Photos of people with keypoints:
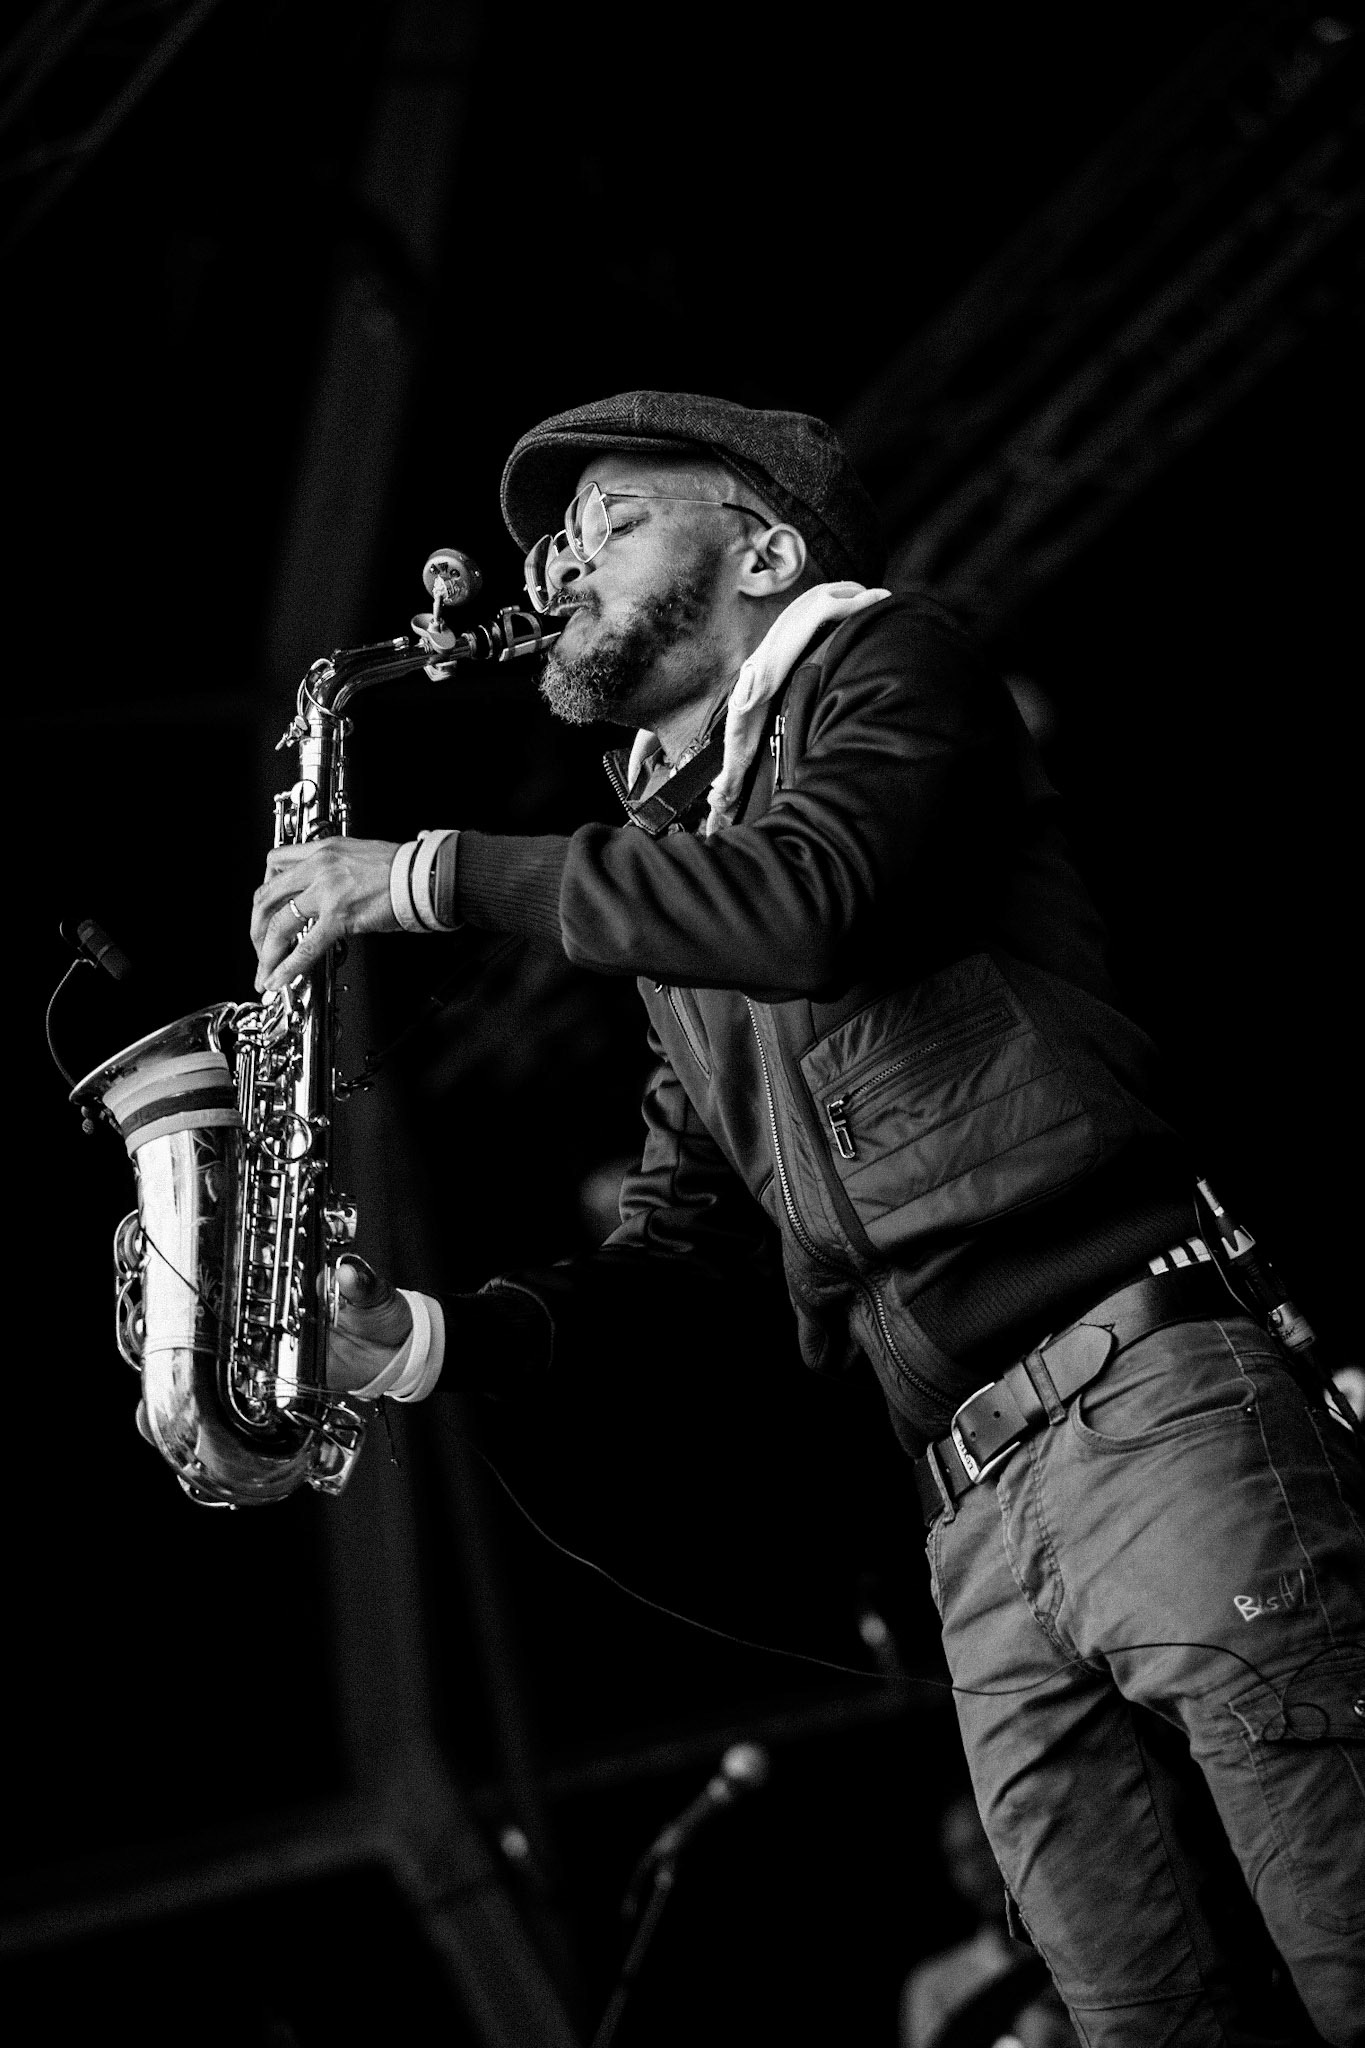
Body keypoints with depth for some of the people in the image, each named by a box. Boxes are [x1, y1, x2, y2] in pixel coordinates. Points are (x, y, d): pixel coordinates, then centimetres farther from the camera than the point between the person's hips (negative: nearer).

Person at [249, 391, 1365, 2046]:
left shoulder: (884, 663, 8)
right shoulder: (667, 864, 26)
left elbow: (817, 901, -14)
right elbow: (688, 1241, 22)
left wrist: (440, 874, -7)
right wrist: (428, 1336, 6)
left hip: (1157, 1408, -7)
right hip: (973, 1515, 7)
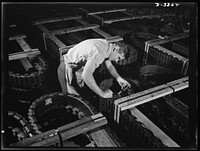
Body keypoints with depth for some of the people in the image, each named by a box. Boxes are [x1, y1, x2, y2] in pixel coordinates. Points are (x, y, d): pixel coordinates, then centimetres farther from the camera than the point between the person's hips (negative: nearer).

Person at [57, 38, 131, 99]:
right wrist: (102, 93, -33)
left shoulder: (106, 44, -3)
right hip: (68, 69, -9)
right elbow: (86, 75, -42)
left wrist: (118, 78, -8)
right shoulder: (100, 52, -33)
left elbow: (109, 66, 9)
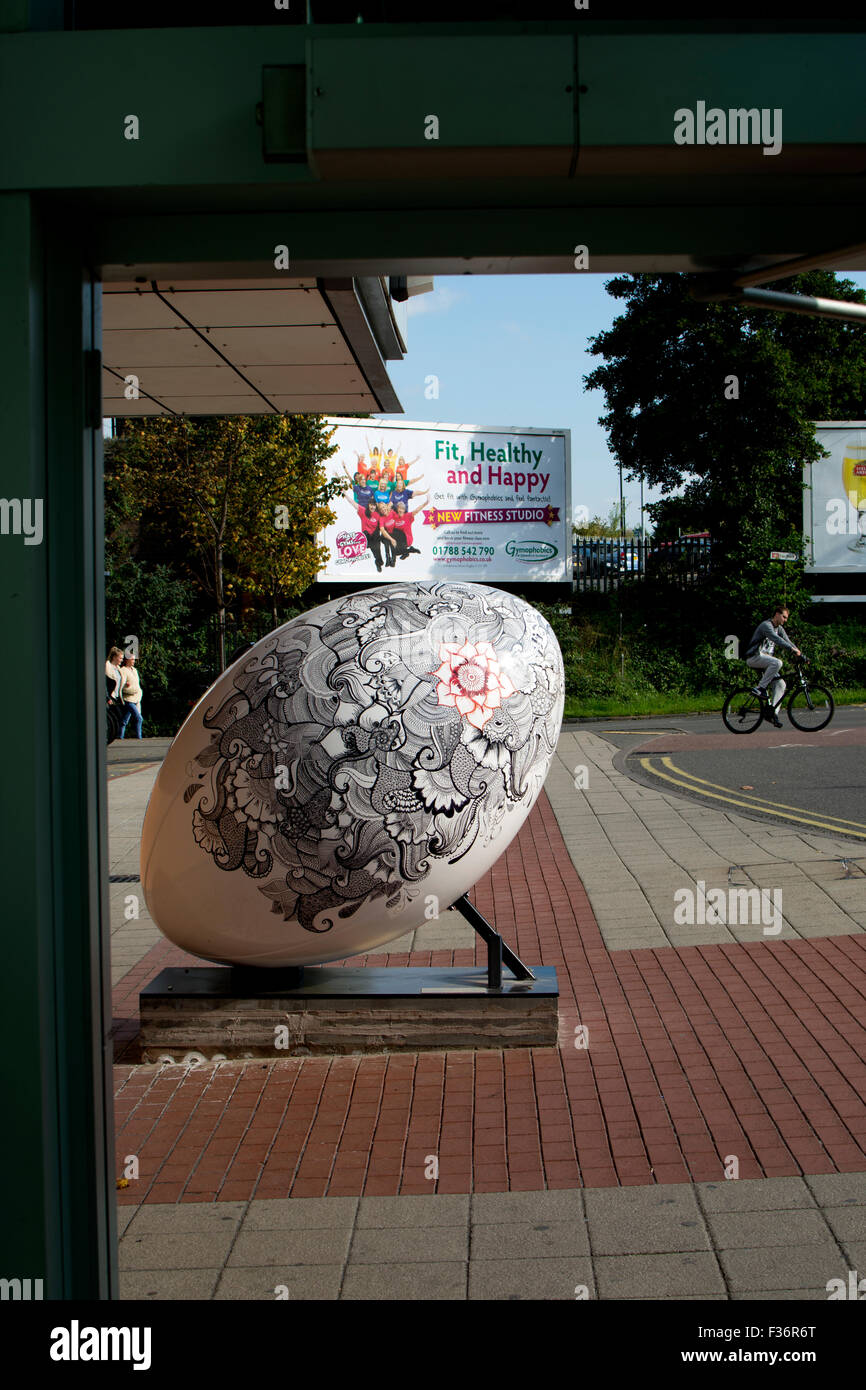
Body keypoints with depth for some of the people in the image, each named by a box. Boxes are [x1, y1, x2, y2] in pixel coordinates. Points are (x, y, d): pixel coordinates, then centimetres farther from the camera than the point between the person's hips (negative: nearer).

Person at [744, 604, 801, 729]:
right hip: (754, 657, -9)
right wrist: (792, 649, -39)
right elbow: (776, 639, -29)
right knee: (777, 663, -35)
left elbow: (787, 641, 10)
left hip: (765, 659, 9)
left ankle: (773, 713, -8)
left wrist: (800, 655, -2)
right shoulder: (766, 625, -14)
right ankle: (760, 688, -25)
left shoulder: (779, 628, 15)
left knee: (781, 684, -6)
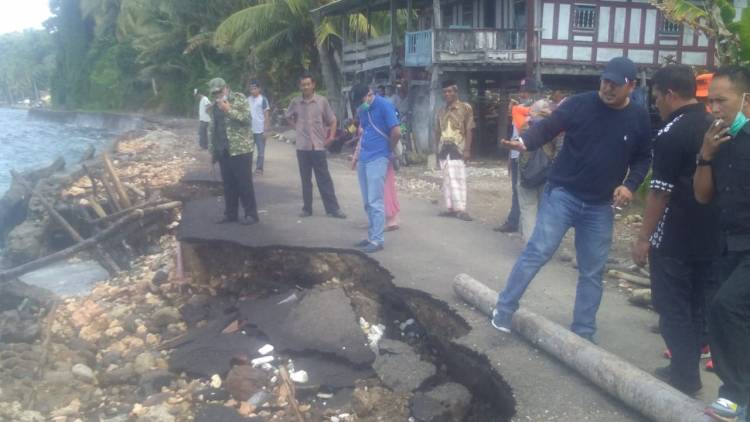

TASK STATEMENT. Could you copy every line of the records above verbatim, leaving the pictures out?

PROBLEM SOLUTION.
Body keypoints with depth for some of the people in the image, each named by a box. Boxes are [x1, y1, x2, y2] in pixel coordinates. Points are (x, y, d): pixel coordinates, then centimetres farther from the camera than the point between the person's hips (negative: nearer).

Person at [249, 391, 1365, 2046]:
left shoulder: (884, 663, 8)
right shoulder: (667, 864, 26)
left elbow: (817, 901, -14)
right elbow: (688, 1241, 22)
left wrist: (440, 874, -7)
right wrist: (428, 1336, 6)
left hip: (1157, 1408, -7)
right hip: (973, 1515, 7)
Body keypoints with depth for some of the people in the image, each named by a box. Boxes are [x1, y1, x2, y2] in pixel coordinates. Points are (x, y, d): pixel coordinates, then centimetres farther from the camera than the point between the person's hips (negative: nearer).

Person at [57, 38, 131, 99]:
right wrist: (102, 93, -33)
left shoulder: (106, 44, -3)
right hip: (68, 69, -9)
right elbow: (86, 75, -42)
left wrist: (118, 78, -8)
right shoulder: (100, 52, -33)
left elbow: (109, 66, 9)
Body keypoints with depth for some of the people in the image, each named by a box. Boxes are [x1, y1, x2, y2] in pixel coordinates. Points are (x, y, d): pixel coordinates, then centimetres farther from the camera than the point between the person's hips (negative: nearer).

Person at [744, 604, 801, 729]:
right hip: (754, 657, -9)
right wrist: (792, 649, -39)
right elbow: (776, 639, -29)
right knee: (777, 663, -35)
left elbow: (787, 641, 10)
left hip: (765, 659, 9)
left ankle: (773, 713, -8)
left wrist: (800, 655, -2)
right shoulder: (766, 625, -14)
right ankle: (760, 688, -25)
left shoulder: (779, 628, 15)
left knee: (781, 684, -6)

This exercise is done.